What are we communicating when we do not make our content accessible? What would we communicate if we built an ethical infrastructure (See Margaret Price) that allowed (made and required) all content to be accessible?

Sean Zdenek’s Reading Sounds: Closed-Captioned Media and Popular Culture has helped us think about access for our site. As we talk about redesigning our website, we should start with access.  Zdenek’s work will continue to be useful as we go forward.

 

Executive Committee (Closed Meeting)

Budget:

Approximately 45 courses are scheduled for next year. No new news about the specifics of the previously announced $2.5 million GC budget cuts for next year.

 

Diversity:

Executive Committee discussed a recommendation on behalf of the Diversity Committee to restructure the Diversity Committee so that it works more closely with other program standing committees through a series of specific recommended objectives.

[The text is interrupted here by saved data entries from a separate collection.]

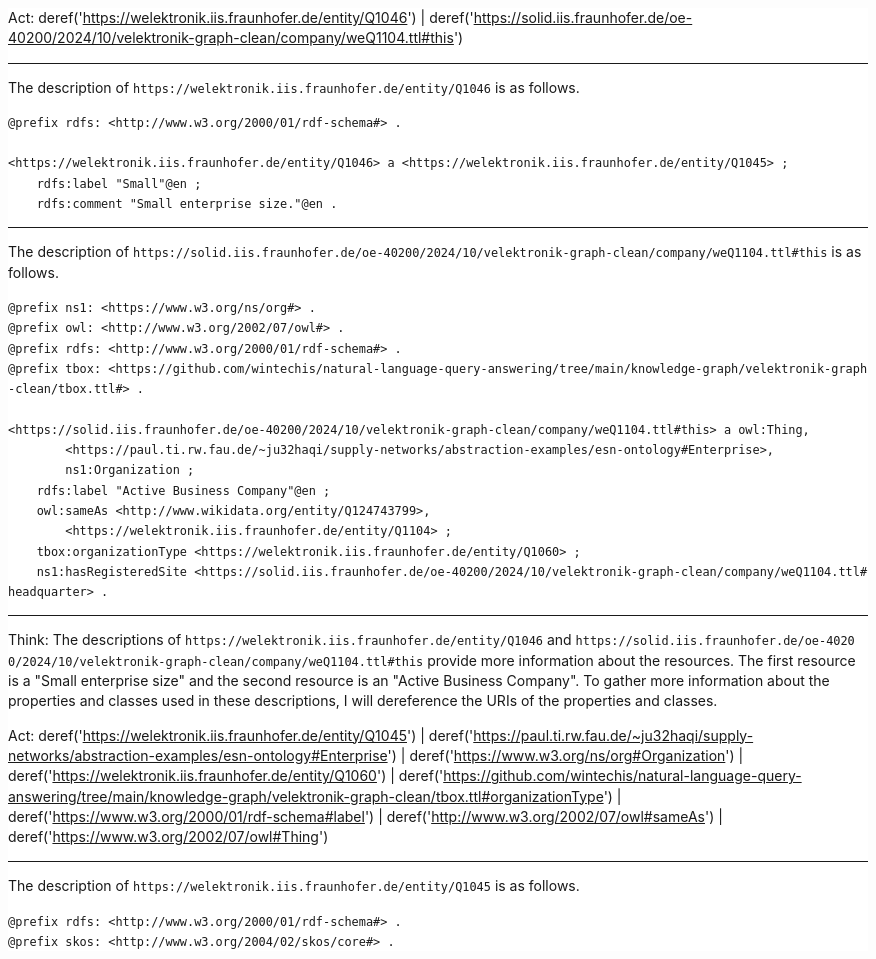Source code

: Act: deref('https://welektronik.iis.fraunhofer.de/entity/Q1046') | deref('https://solid.iis.fraunhofer.de/oe-40200/2024/10/velektronik-graph-clean/company/weQ1104.ttl#this')

***

The description of `https://welektronik.iis.fraunhofer.de/entity/Q1046` is as follows.

    @prefix rdfs: <http://www.w3.org/2000/01/rdf-schema#> .
    
    <https://welektronik.iis.fraunhofer.de/entity/Q1046> a <https://welektronik.iis.fraunhofer.de/entity/Q1045> ;
        rdfs:label "Small"@en ;
        rdfs:comment "Small enterprise size."@en .

***

The description of `https://solid.iis.fraunhofer.de/oe-40200/2024/10/velektronik-graph-clean/company/weQ1104.ttl#this` is as follows.

    @prefix ns1: <https://www.w3.org/ns/org#> .
    @prefix owl: <http://www.w3.org/2002/07/owl#> .
    @prefix rdfs: <http://www.w3.org/2000/01/rdf-schema#> .
    @prefix tbox: <https://github.com/wintechis/natural-language-query-answering/tree/main/knowledge-graph/velektronik-graph-clean/tbox.ttl#> .
    
    <https://solid.iis.fraunhofer.de/oe-40200/2024/10/velektronik-graph-clean/company/weQ1104.ttl#this> a owl:Thing,
            <https://paul.ti.rw.fau.de/~ju32haqi/supply-networks/abstraction-examples/esn-ontology#Enterprise>,
            ns1:Organization ;
        rdfs:label "Active Business Company"@en ;
        owl:sameAs <http://www.wikidata.org/entity/Q124743799>,
            <https://welektronik.iis.fraunhofer.de/entity/Q1104> ;
        tbox:organizationType <https://welektronik.iis.fraunhofer.de/entity/Q1060> ;
        ns1:hasRegisteredSite <https://solid.iis.fraunhofer.de/oe-40200/2024/10/velektronik-graph-clean/company/weQ1104.ttl#headquarter> .

***

Think: The descriptions of `https://welektronik.iis.fraunhofer.de/entity/Q1046` and `https://solid.iis.fraunhofer.de/oe-40200/2024/10/velektronik-graph-clean/company/weQ1104.ttl#this` provide more information about the resources. The first resource is a "Small enterprise size" and the second resource is an "Active Business Company". To gather more information about the properties and classes used in these descriptions, I will dereference the URIs of the properties and classes.

Act: deref('https://welektronik.iis.fraunhofer.de/entity/Q1045') | deref('https://paul.ti.rw.fau.de/~ju32haqi/supply-networks/abstraction-examples/esn-ontology#Enterprise') | deref('https://www.w3.org/ns/org#Organization') | deref('https://welektronik.iis.fraunhofer.de/entity/Q1060') | deref('https://github.com/wintechis/natural-language-query-answering/tree/main/knowledge-graph/velektronik-graph-clean/tbox.ttl#organizationType') | deref('https://www.w3.org/2000/01/rdf-schema#label') | deref('http://www.w3.org/2002/07/owl#sameAs') | deref('https://www.w3.org/2002/07/owl#Thing')

***

The description of `https://welektronik.iis.fraunhofer.de/entity/Q1045` is as follows.

    @prefix rdfs: <http://www.w3.org/2000/01/rdf-schema#> .
    @prefix skos: <http://www.w3.org/2004/02/skos/core#> .
    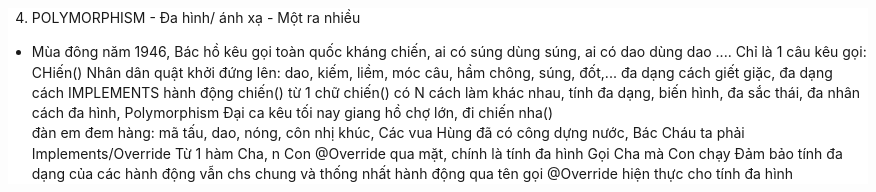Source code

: 4. POLYMORPHISM - Đa hình/ ánh xạ - Một ra nhiều
- Mùa đông năm 1946, Bác hồ kêu gọi toàn quốc kháng chiến, ai có súng dùng súng, ai có dao dùng dao ....
Chỉ là 1 câu kêu gọi: CHiến()
Nhân dân quật khởi đứng lên: dao, kiếm, liềm, móc câu, hầm chông, súng, đốt,...
                              đa dạng cách giết giặc, đa dạng cách IMPLEMENTS hành động chiến()
từ 1 chữ chiến() có N cách làm khác nhau, tính đa dạng, biến hình, đa sắc thái, đa nhân cách  đa hình, Polymorphism
Đại ca kêu tối nay giang hồ chợ lớn, đi chiến nha()                              
                                                   đàn em đem hàng: mã tấu, dao, nóng, côn nhị khúc,
Các vua Hùng đã có công dựng nước, Bác Cháu ta phải Implements/Override
Từ 1 hàm Cha, n Con @Override qua mặt, chính là tính đa hình
Gọi Cha mà Con chạy
Đảm bảo tính đa dạng của các hành động vẫn chs chung và thống nhất hành động qua tên gọi 
@Override hiện thực cho tính đa hình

Carrie Hintz proposed that the chairs of the recruitment and diversity committee be permanent members of the Executive Committee. This necessitates a change in the program by-laws. Mario mentioned this proposed change at the department’s Open Meeting.

 

Admissions:

Carrie Hintz shared admissions data for 2016 with comparative analysis for each year since 2010.

 

First examination:

Executive Committee voted unanimously in favor of the latest revision to the First Exam. The Curriculum Committee’s revision to the exam addressed many of the concerns raised at the previous Executive Committee meeting. Minor edits were suggested and a new copy of the First Exam will be circulated.

Revisions included: greater emphasis for students preparing and writing the Exam over the course of the first year; a choice of three out of four parts (with greater emphasis on primary texts); revisions to the review essay portion of the exam; and a restructuring of the comprehensive stipulations.